Responses of Coastal Wetlands to Rising Sea-Level Revisited: The Importance of Organic Production

Abstract

A network of 15 Surface Elevation Tables (SETs) at North Inlet estuary, South Carolina, has been monitored on annual or monthly time scales beginning from 1990 to 1996 and continuing through 2022. Of 73 time series in control plots, 12 had elevation gains equal to or exceeding the local rate of sea-level rise (SLR, 0.34 cm/year). Rising marsh elevation in North Inlet is dominated by organic production and, we hypothesize, is proportional to net ecosystem production. The rate of elevation gain was 0.47 cm/year in plots experimentally fertilized for 10 years with N&P compared to nearby control plots that have gained 0.1 cm/year in 26 years. The excess gains and losses of elevation in fertilized plots were accounted for by changes in belowground biomass and turnover. This is supported by bioassay experiments in marsh organs where at age 2 the belowground biomass of fertilized S. alterniflora plants was increasing by 1,994 g m⁻² year⁻¹, which added a growth premium of 2.4 cm/year to elevation gain.
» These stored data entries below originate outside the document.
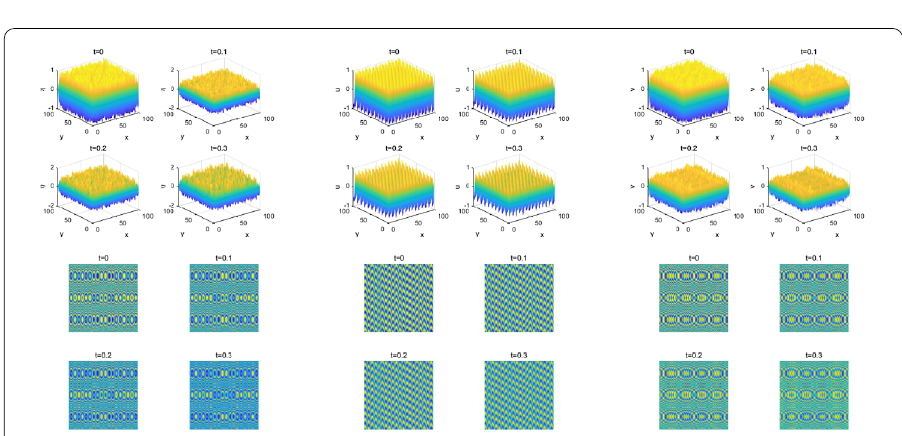
Figure 9 Numerical solution and pattern of Experiment 3, for initial conditions see Table 3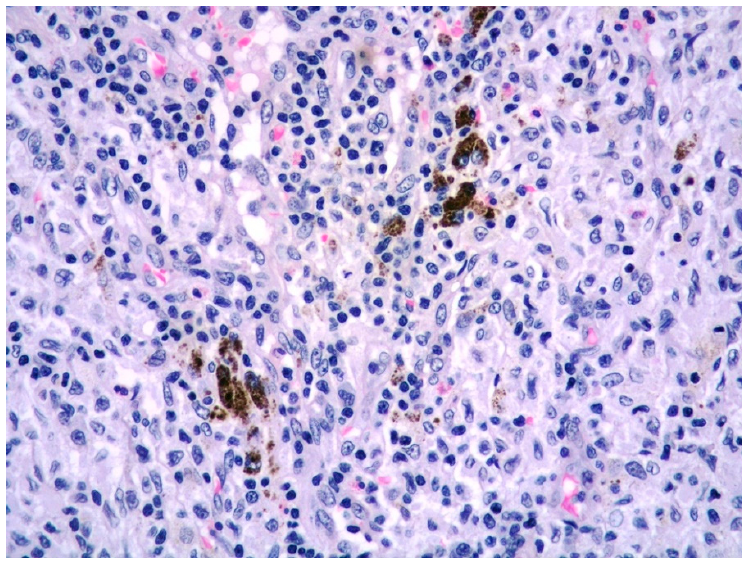
Figure 2. High power view of dermatopathic lymphadenitis with melanin-laden macrophages (HE, 400× magnification).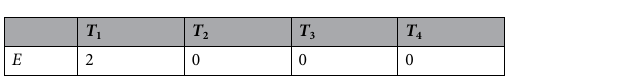
Table 4. Character table of the space group P 2 1 2 1 2 1 at X , Y and Z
This was contrasted with the net belowground growth of 746 g m⁻² year⁻¹ in controls, which can add 0.89 cm/year to elevation. Root biomass density was greater in the fertilized bioassay treatments than in controls, plateauing at about 1,374 g m⁻² and 472 g m⁻², respectively. Growth of belowground biomass was dominated by rhizomes, which grew to 3,648 g m⁻² in the fertilized treatments after 3 years and 1,439 g m⁻² in the control treatments after 5 years. Depositional wetlands are limited by an exogenous supply of mineral sediment, whereas marshes like North Inlet could be classified as autonomous because they depend on in situ organic production to maintain elevation. Autonomous wetlands are more vulnerable to SLR because their elevation gains are constrained ultimately by photosynthetic efficiency.